[REQUIRED ACTION]
Reproduce from the records below, with no pictures, exactly the lines between the one containing "right eye: (291, 217)" and the one containing "right hip: (997, 252)", inclusive.
-=-=-=-=-
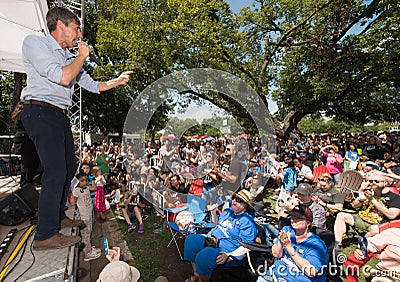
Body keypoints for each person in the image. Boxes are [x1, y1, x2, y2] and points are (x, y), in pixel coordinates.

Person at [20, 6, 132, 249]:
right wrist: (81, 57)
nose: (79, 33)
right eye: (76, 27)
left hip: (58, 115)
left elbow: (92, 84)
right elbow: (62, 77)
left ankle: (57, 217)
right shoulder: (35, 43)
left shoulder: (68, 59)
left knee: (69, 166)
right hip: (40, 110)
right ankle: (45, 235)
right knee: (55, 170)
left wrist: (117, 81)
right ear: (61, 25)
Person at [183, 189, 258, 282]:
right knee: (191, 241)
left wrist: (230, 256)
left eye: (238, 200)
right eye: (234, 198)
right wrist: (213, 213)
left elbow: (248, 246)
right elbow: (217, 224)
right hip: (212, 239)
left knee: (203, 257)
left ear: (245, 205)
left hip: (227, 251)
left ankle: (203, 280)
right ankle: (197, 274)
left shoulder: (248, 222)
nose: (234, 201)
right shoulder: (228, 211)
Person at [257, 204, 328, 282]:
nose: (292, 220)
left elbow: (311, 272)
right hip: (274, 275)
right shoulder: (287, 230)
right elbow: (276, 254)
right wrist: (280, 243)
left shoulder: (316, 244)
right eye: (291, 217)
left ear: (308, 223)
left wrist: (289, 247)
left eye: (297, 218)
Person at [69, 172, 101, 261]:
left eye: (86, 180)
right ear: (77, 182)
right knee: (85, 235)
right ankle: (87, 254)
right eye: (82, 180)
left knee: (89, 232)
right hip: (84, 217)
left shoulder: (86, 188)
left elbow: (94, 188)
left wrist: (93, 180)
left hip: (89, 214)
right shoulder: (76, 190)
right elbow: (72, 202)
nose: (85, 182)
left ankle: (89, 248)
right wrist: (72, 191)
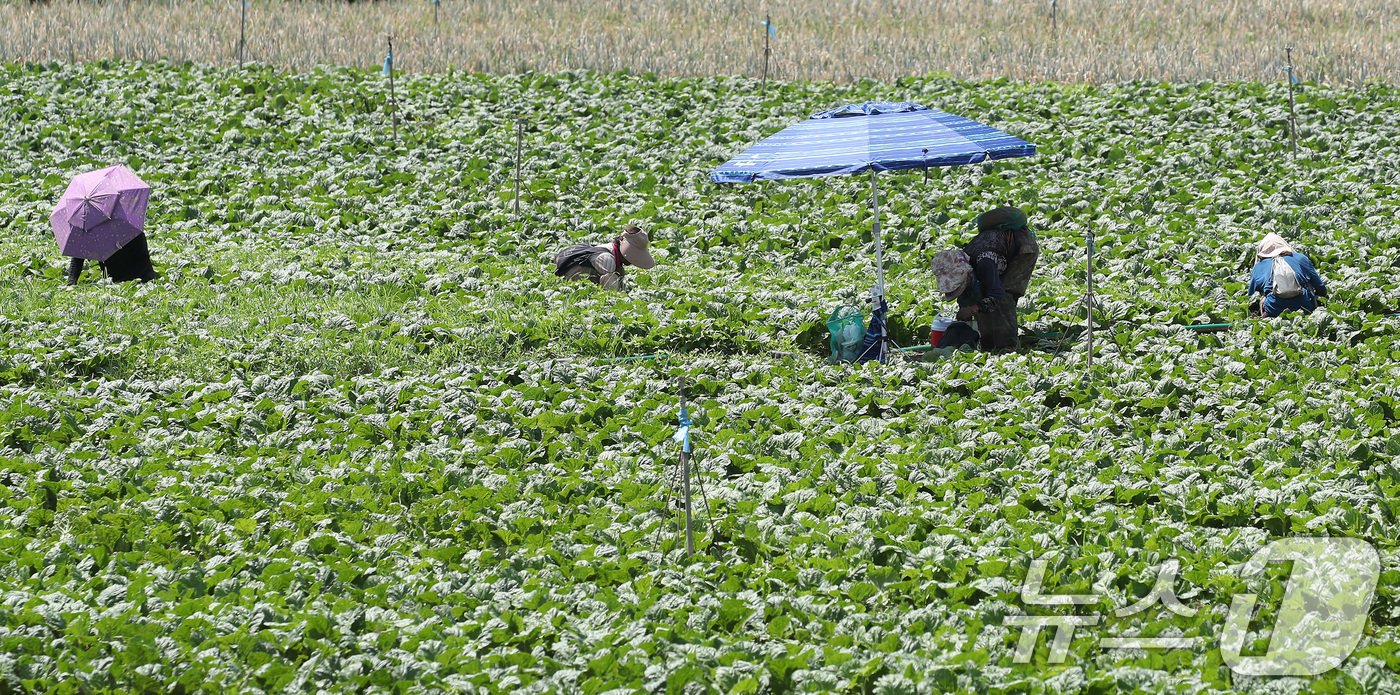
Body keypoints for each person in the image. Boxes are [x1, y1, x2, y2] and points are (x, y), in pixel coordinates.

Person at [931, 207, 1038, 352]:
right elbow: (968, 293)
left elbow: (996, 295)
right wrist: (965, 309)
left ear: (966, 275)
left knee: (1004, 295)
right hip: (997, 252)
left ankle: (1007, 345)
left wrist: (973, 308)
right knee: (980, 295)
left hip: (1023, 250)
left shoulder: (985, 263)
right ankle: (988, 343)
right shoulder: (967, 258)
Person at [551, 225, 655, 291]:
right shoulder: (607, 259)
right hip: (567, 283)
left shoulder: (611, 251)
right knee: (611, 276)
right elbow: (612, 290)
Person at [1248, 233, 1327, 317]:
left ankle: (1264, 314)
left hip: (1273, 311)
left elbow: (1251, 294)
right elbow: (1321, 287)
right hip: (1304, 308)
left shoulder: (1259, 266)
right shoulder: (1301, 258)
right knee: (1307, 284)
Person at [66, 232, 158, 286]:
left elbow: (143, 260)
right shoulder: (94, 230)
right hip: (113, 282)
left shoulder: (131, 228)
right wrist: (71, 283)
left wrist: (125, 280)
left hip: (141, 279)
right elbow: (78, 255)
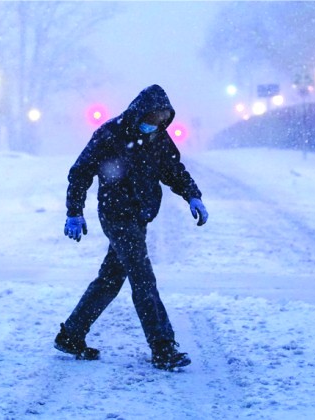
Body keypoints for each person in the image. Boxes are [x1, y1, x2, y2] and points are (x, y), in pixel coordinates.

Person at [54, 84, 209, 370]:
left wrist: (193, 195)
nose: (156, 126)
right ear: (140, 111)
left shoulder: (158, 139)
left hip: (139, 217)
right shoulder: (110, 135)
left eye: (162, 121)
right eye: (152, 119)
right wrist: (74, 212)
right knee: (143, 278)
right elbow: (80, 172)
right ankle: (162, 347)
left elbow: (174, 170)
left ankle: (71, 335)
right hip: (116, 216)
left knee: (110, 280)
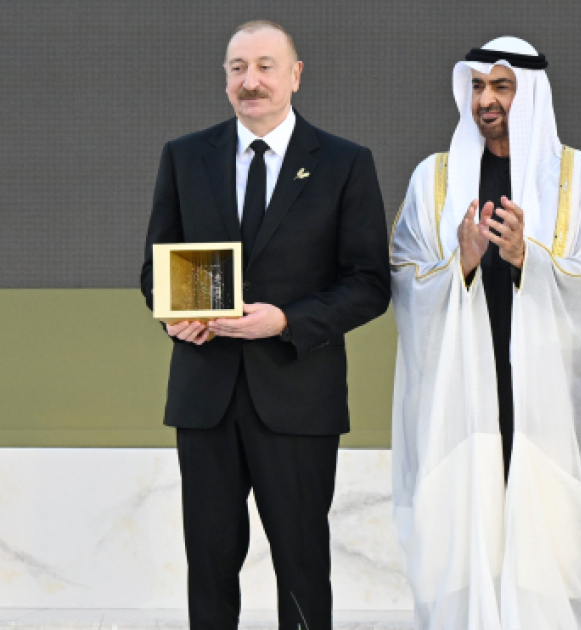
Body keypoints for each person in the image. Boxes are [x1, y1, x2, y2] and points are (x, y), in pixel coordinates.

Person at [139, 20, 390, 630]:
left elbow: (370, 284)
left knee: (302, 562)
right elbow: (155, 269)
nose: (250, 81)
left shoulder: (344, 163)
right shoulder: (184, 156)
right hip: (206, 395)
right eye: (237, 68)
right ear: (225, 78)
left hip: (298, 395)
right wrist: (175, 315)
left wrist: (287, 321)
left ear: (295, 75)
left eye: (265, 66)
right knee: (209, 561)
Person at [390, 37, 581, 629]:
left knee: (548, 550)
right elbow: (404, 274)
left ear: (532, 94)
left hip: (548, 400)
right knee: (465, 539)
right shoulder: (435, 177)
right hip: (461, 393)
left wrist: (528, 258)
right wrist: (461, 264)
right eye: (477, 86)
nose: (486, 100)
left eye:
-=-=-=-=-
[OUTPUT BELOW]
right eye: (291, 217)
left ear: (308, 223)
left wrist: (289, 247)
left eye: (297, 218)
Person at [69, 172, 101, 261]:
left eye: (86, 180)
right ear: (77, 182)
right knee: (85, 235)
right ankle: (87, 254)
right eye: (82, 180)
left knee: (89, 232)
right hip: (84, 217)
left shoulder: (86, 188)
left elbow: (94, 188)
left wrist: (93, 180)
left hip: (89, 214)
right shoulder: (76, 190)
right elbow: (72, 202)
nose: (85, 182)
left ankle: (89, 248)
right wrist: (72, 191)
Body keypoints for each person in the image. Boxes are [x1, y1, x2, y2] and points are (x, y), in pixel coordinates.

Person at [931, 207, 1038, 352]:
right elbow: (968, 293)
left elbow: (996, 295)
right wrist: (965, 309)
left ear: (966, 275)
left knee: (1004, 295)
right hip: (997, 252)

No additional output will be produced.